Provided records.
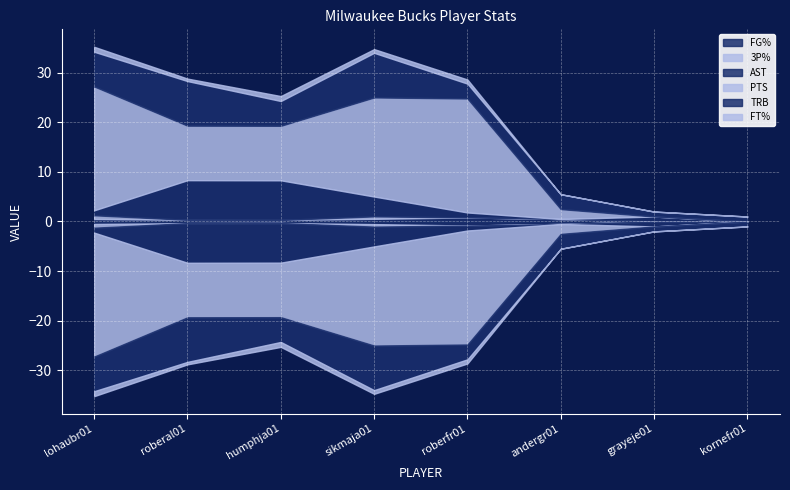

Rank the series by their maximum value, from highest to lowest.

PTS, TRB, AST, FT%, FG%, 3P%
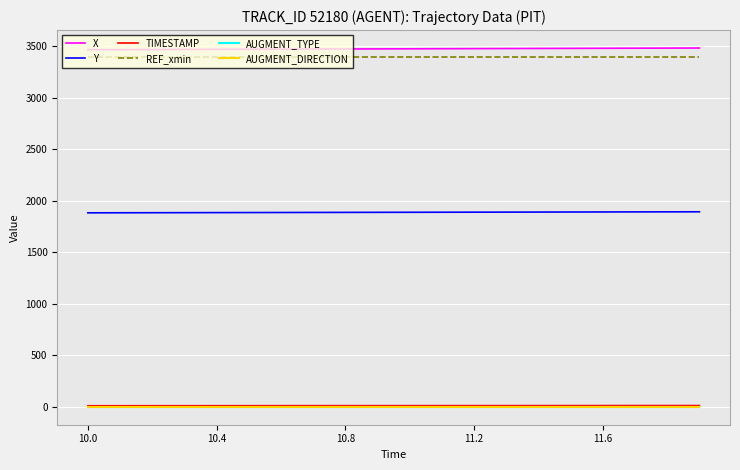

What is the minimum value for X?

3466.8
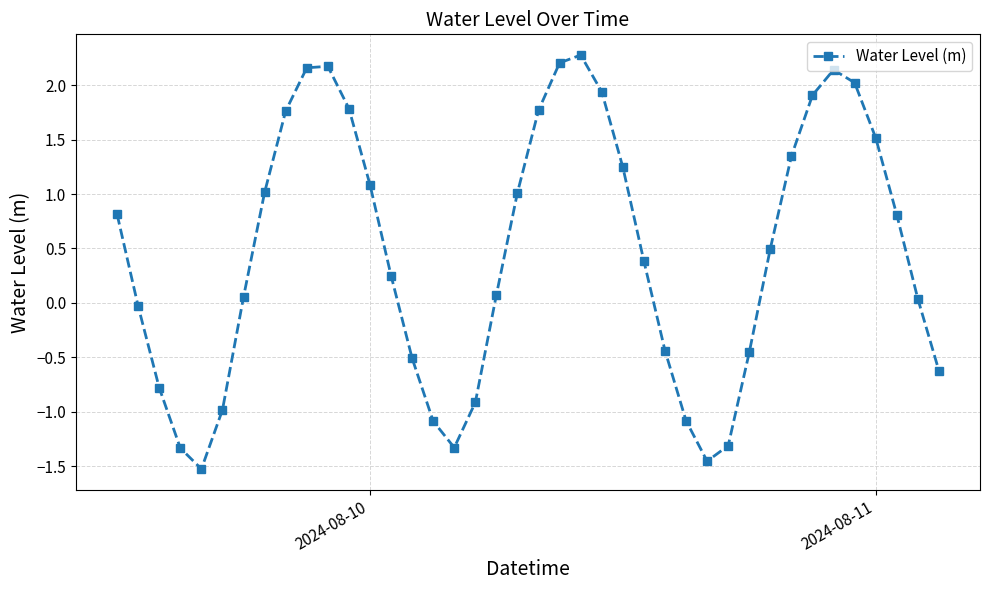

What is the difference between the maximum and minimum values?

3.8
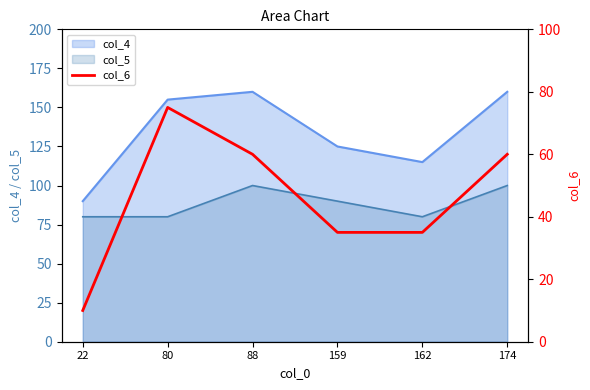

At which label does the data first exceed 60?

80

Assigned task.
Rewrite all of the rows above with every "maximum" changed to "largest" and everything else unchanged, and leave the pictures out.

Response for this exercise.
Rank the series by their largest value, from highest to lowest.

PTS, TRB, AST, FT%, FG%, 3P%

What is the minimum value for X?

3466.8

What is the difference between the largest and minimum values?

3.8

At which label does the data first exceed 60?

80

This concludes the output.